Citing data from the state comptroller’s office, The Texas Tribune reports the state stands to lose nearly $8 billion in revenue from 2026 to 2030 due to sales tax and use tax exemptions for data centers. During the state’s 2025 fiscal year, which ended on Aug. 31, these tax exemptions caused Texas to lose a little over $1 billion, up from an earlier estimate of $130 million.

“These new numbers are extremely concerning, and I will say they’re unsustainable,” Republican state Sen. Joan Huffman, chairwoman of the state Senate Finance Committee, tells The Texas Tribune. “I plan to look at filing legislation to either repeal the exemption or take a very close look at it and see.”

Texas on track to be No. 1 data center market in U.S.

Scrutiny of the tax breaks comes amid an explosion of data center development in Texas, where data provider Aterio identifies nearly 1,000 centers that are operating, under construction or planned.

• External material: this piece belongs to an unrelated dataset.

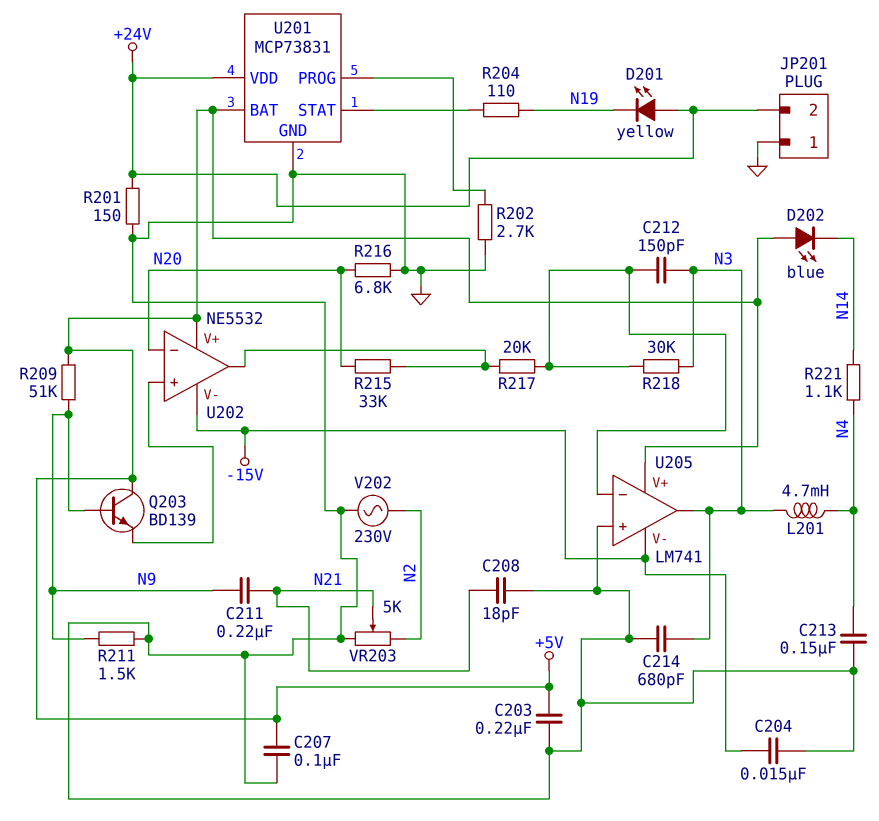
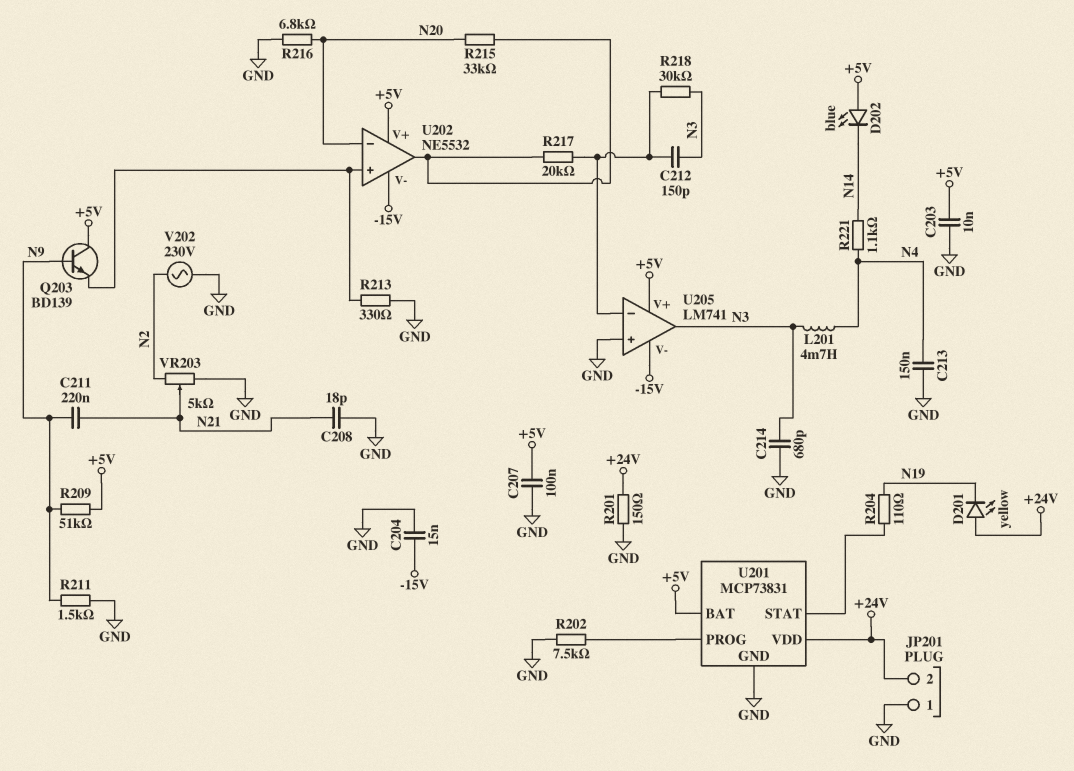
C203: 220nF (+5V, GND) -> 10nF (+5V, GND)
R202: 2.7k (GND, U201/PROG) -> 7.5k (GND, U201/PROG)
R213: none -> 330 (GND, U202/in+)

A report issued in January by Bloom Energy says the state is poised to become the No. 1 U.S. market for data centers within three years. By 2028, according to the report, Texas is projected to exceed 40 gigawatts of data center capacity—representing nearly 30 percent of total U.S. demand.

Among companies benefiting from the data center boom are:

  • Tech titans like Apple, Google, Meta Platforms, and Microsoft, which are spending billions of dollars to build data centers in Texas.
  • Spring-based ExxonMobil and Houston-based Chevron, two oil and energy giants that are developing natural gas plants to supply power for data centers.
  • Houston-based energy technology company Baker Hughes, which is collaborating with Google Cloud to develop AI-enabled power optimization and sustainability software for data centers.
  • DataBank, Data Foundry, Equinix, Digital Realty, Lumen Technologies, and IBM, all of which operate data centers in the Houston area.

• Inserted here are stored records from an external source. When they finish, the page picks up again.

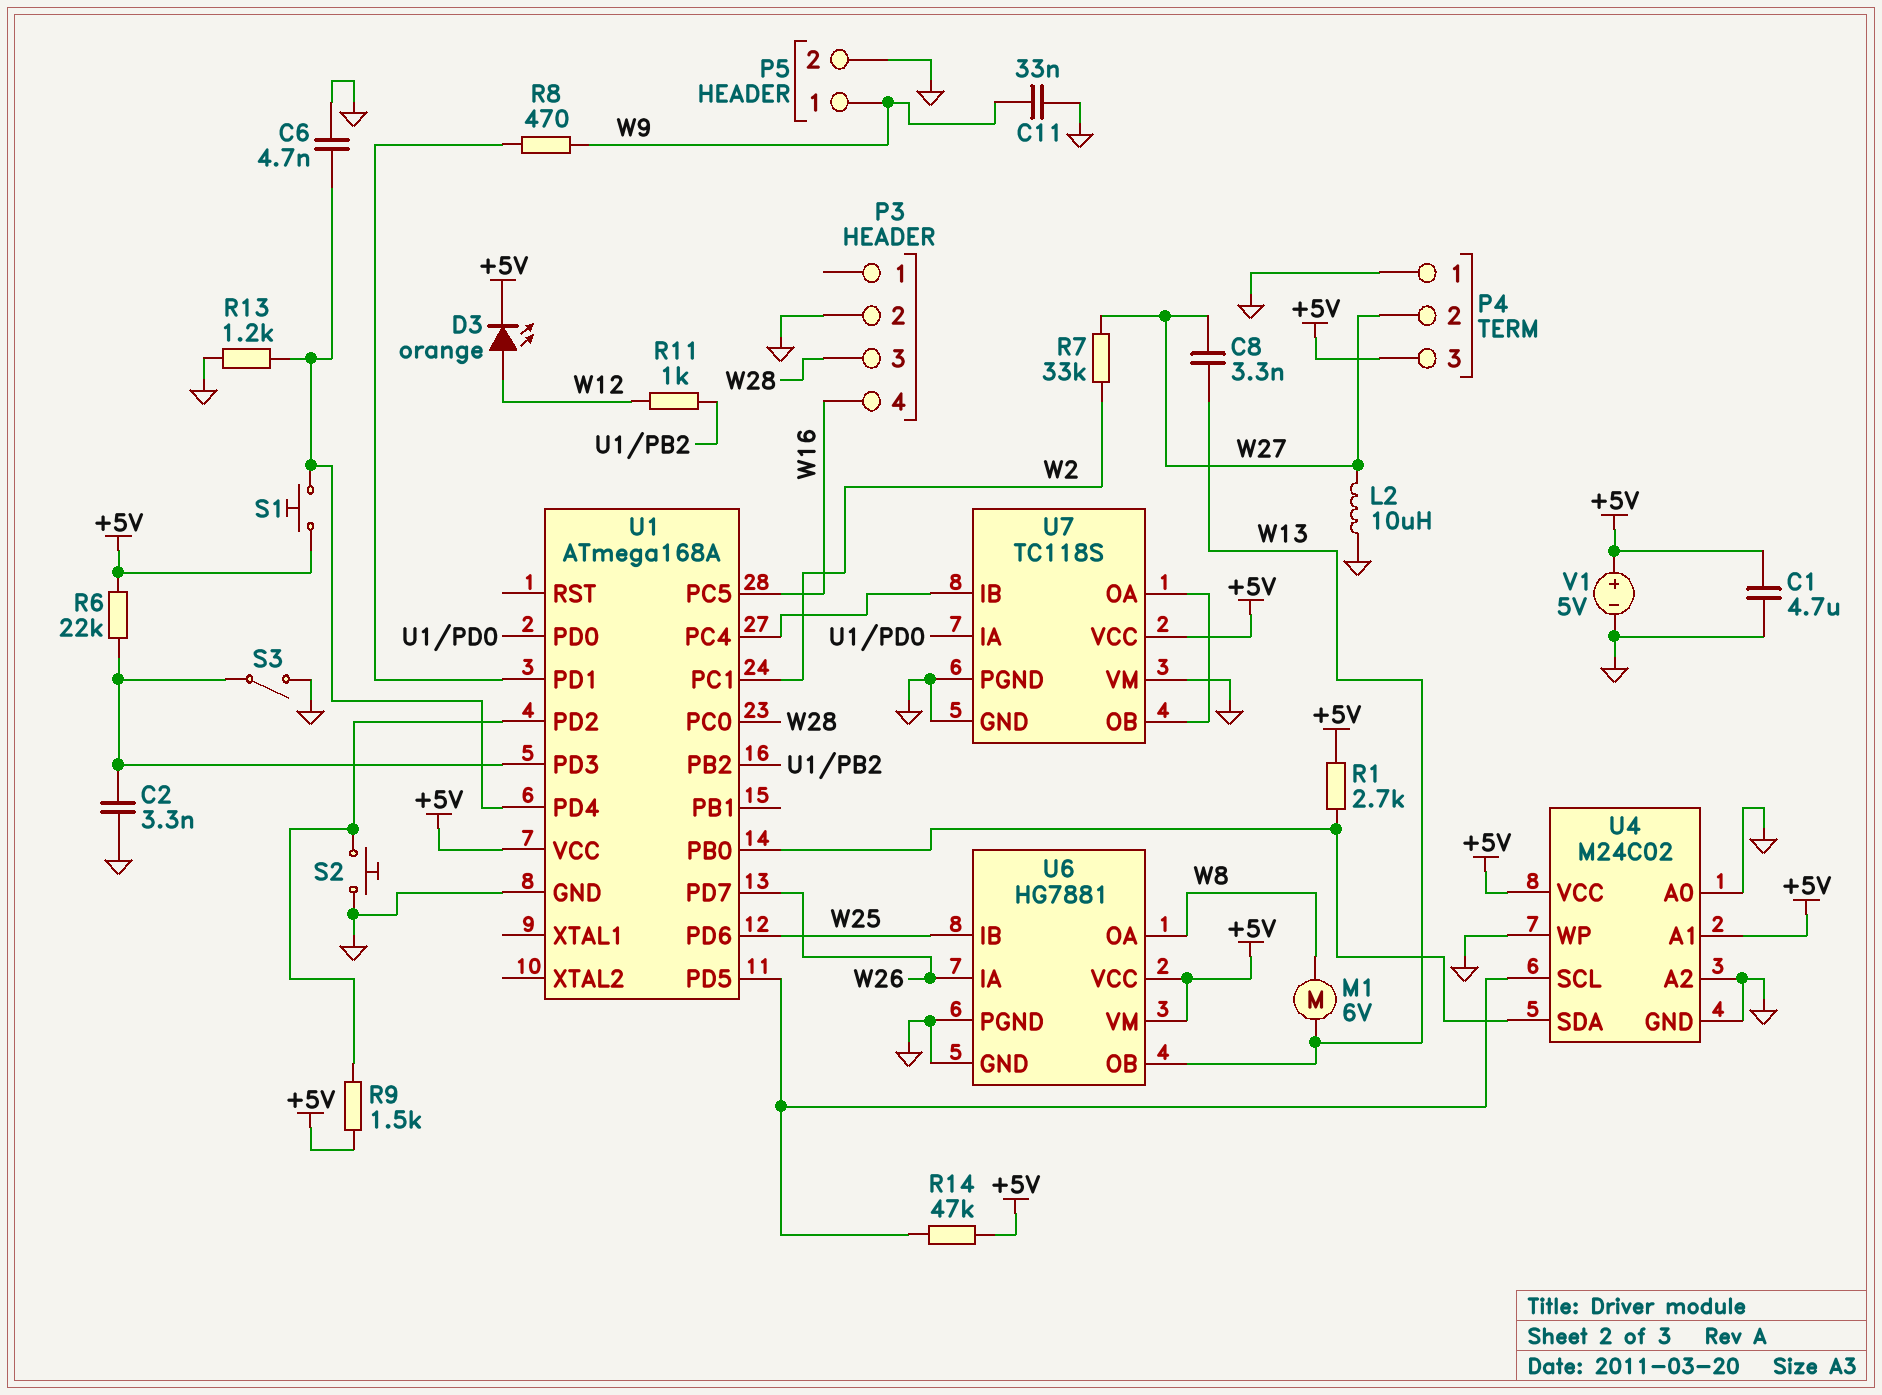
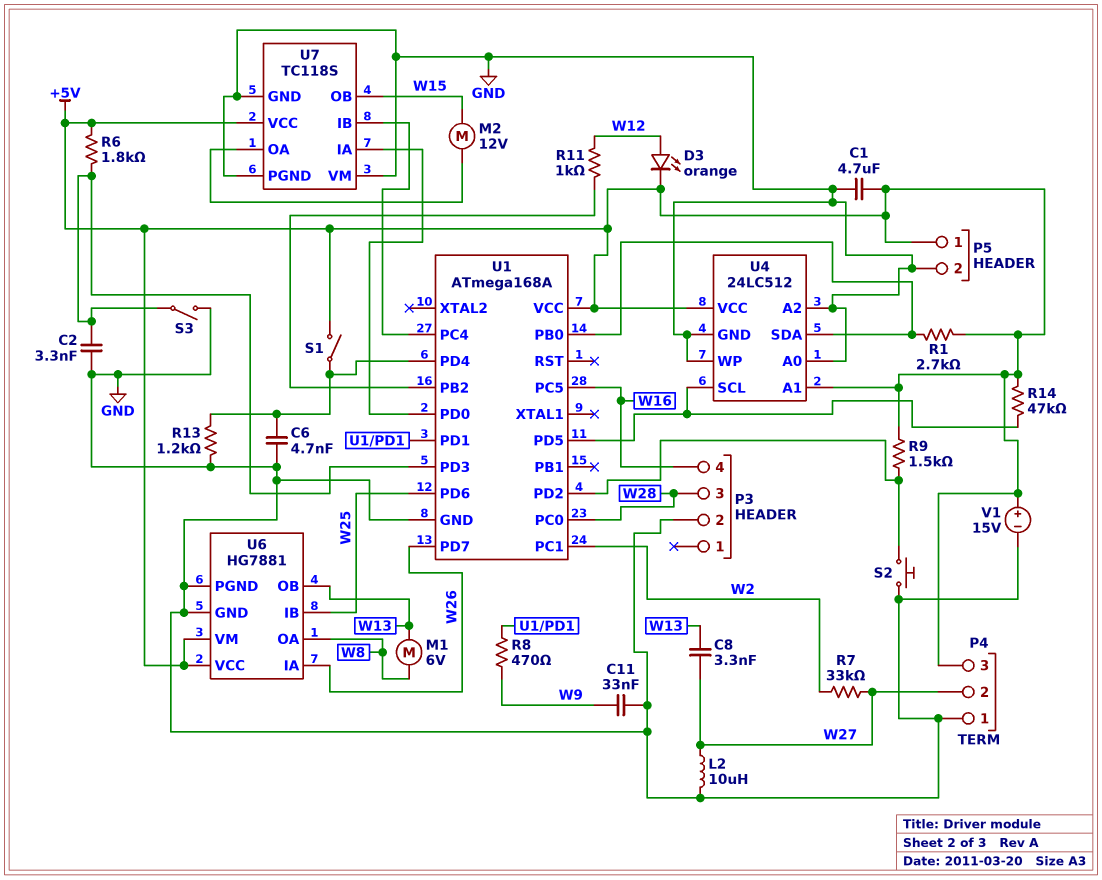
M2: none -> motor 12V (U7/OA, W15)
P5 pin 1: W9 -> +5V
R6: 22k (+5V, U1/PD3) -> 1.8k (+5V, U1/PD3)
S1: button (+5V, U1/PD4) -> switch (+5V, U1/PD4)
U4: M24C02 -> 24LC512
U7 pin OB: U7/OA -> W15
V1: 5V (plus +5V, minus GND) -> 15V (plus +5V, minus GND)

The Texas Legislature will begin debating tax breaks for data centers in July, when Huffman’s Senate Finance Committee meets for an interim hearing before the 2027 legislative session, according to the Tribune.

Data center industry defends tax breaks

Leaders in the data center industry warn that watering down or halting the tax breaks could slow down or even end Texas’ ascent in the data center sector.

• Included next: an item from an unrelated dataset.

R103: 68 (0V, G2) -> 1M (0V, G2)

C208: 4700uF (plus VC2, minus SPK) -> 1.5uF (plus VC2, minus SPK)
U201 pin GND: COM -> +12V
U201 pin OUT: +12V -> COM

A 2025 report commissioned by the Data Center Coalition found that in 2024, data centers provided more than $1.6 billion in state tax revenue and almost $1.6 billion in local tax revenue in Texas. Over the next several years, according to the report, planned development of data centers in the Lone Star State could generate almost $3.8 billion in state tax revenue and more than $4.9 billion in local tax revenue.

In 2024, the Houston area had 8.1 million gross square feet of data centers, with the properties’ real estate investments sitting at $10 billion, according to the report. That year, data centers in the region produced a little over $700 million in state and local tax revenue. About 60 data centers operate in the Houston area.

Watchdog group warns of tax breaks’ danger to state budgets

On the other side of the debate over tax breaks for data centers, a report released last year by Good Jobs First, a nonprofit, nonpartisan watchdog group that tracks economic development incentives, decries the tax breaks as dangerous to state budgets.

“We know of no other form of state spending that is so out of control. Therefore, we recommend that states cancel their data center tax exemptions,” says Good Jobs research analyst Kasia Tarczynska, co-author of the report. “Shy of that, states should amend … legislation to cap how much any facility and company can avoid paying in taxes each year.”